Летом 1958 года открыли памятник Маяковскому. На официальной церемонии открытия памятника официальные советские поэты читали свои стихи, а по окончании церемонии стали читать стихи желающие из публики. Такой неожиданный, незапланированный поворот событий всем понравился, и договорились встречаться здесь регулярно. Поначалу власти не видели в том особой опасности, в одной московской газете даже была опубликована статья об этих сходках с указанием времени их и приглашением приходить всем поклонникам поэзии. Стали собираться чуть не каждый вечер, в основном — студенты. Читали стихи забытых и репрессированных поэтов, свои собственные, иногда возникали дискуссии об искусстве, о литературе. Создавалось что-то наподобие клуба под открытым небом, вроде Гайд-парка. Такой опасной самодеятельности власти не могли терпеть дальше и довольно скоро прикрыли собрания.

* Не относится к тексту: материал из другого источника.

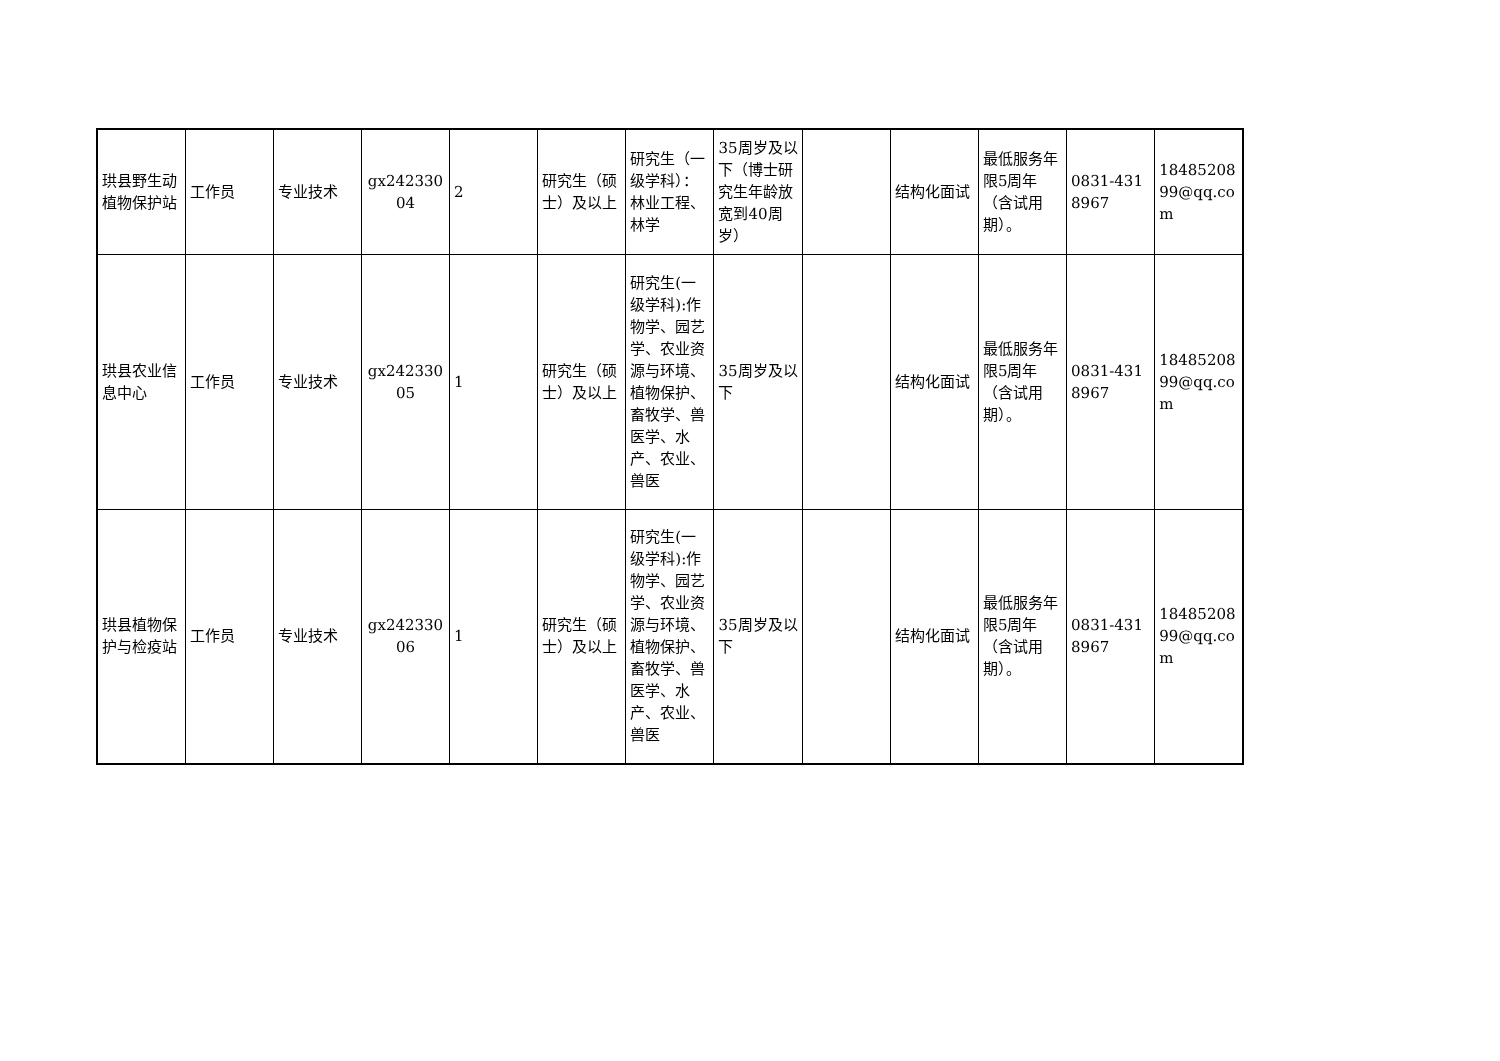| 珙县野生动植物保护站 | 工作员 | 专业技术 | gx24233004 | 2 | 研究生（硕士）及以上 | 研究生（一级学科）：林业工程、林学 | 35周岁及以下（博士研究生年龄放宽到40周岁） | | 结构化面试 | 最低服务年限5周年（含试用期）。 | 0831-4318967 | 1848520899@qq.com |
| 珙县农业信息中心 | 工作员 | 专业技术 | gx24233005 | 1 | 研究生（硕士）及以上 | 研究生(一级学科):作物学、园艺学、农业资源与环境、植物保护、畜牧学、兽医学、水产、农业、兽医 | 35周岁及以下 | | 结构化面试 | 最低服务年限5周年（含试用期）。 | 0831-4318967 | 1848520899@qq.com |
| 珙县植物保护与检疫站 | 工作员 | 专业技术 | gx24233006 | 1 | 研究生（硕士）及以上 | 研究生(一级学科):作物学、园艺学、农业资源与环境、植物保护、畜牧学、兽医学、水产、农业、兽医 | 35周岁及以下 | | 结构化面试 | 最低服务年限5周年（含试用期）。 | 0831-4318967 | 1848520899@qq.com |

Я не бывал тогда на площади Маяковского и знал обо всем понаслышке. Теперь же, после всей истории с журналом и дальнейших событий, пожалел об этом. Среди людей, там собиравшихся, я мог бы найти единомышленников — вместе нам легче было бы отстоять себя и свое право на самобытность. То унизительное чувство несвободы, которое я испытал, то оскорбление, когда посторонние люди пытались распоряжаться моей судьбой, жгло меня и требовало активного противодействия. И в сентябре 60-го года, уже поступив в университет, я уговорился с одним своим приятелем, который жил рядом с площадью, и с другим, который учился в театральном училище, вновь начать чтения у памятника.

Расчет был простой: все, кто собирался здесь раньше и не слишком напуган разгоном, после двух-трех наших чтений непременно придут. Так и случилось.

Вскоре чтения вновь происходили регулярно, собирая огромное число слушателей. Мы быстро перезнакомились со «старичками» и с радостью обнаружили, что жизнь у них кипит и помимо чтений. Кроме самиздатского распространения стихов многие годы запрещенных поэтов, они и свои произведения собирали и распространяли. Только что за издание трех номеров поэтического журнала «Синтаксис» был арестован их друг Александр Гинзбург, а они вновь готовили к изданию новые сборники: «Феникс», «Бумеранг», «Коктейль» и другие с такими же причудливыми именами. Они старались, кроме того, посещать официальные советские лекции и диспуты и там выступать, задавать вопросы, завязывать настоящий, по существу спор. У них еще со старых времен образовались обширные знакомства с самыми различными людьми: учеными, писателями, художниками. Круг моих знакомых расширялся стремительно. Сами чтения на площади Маяковского, на Маяке — как мы ее называли, действительно, как маяк, притягивали и привлекали все лучшее и самобытное, что было тогда в стране. Это было именно то, чего я так долго хотел. Около ста лет назад наши сверстники читали взахлеб социалистические брошюры, обсуждали на сходках социалистические утопии, и кто в то время не знал Фурье или Прудона, считался невеждой. У нас паролем было знание стихов Гумилева, Пастернака, Мандельштама, и если сыщики царской России учили социалистические трактаты, чтобы проникнуть в среду молодежи, то агенты КГБ поневоле становились знатоками поэзии.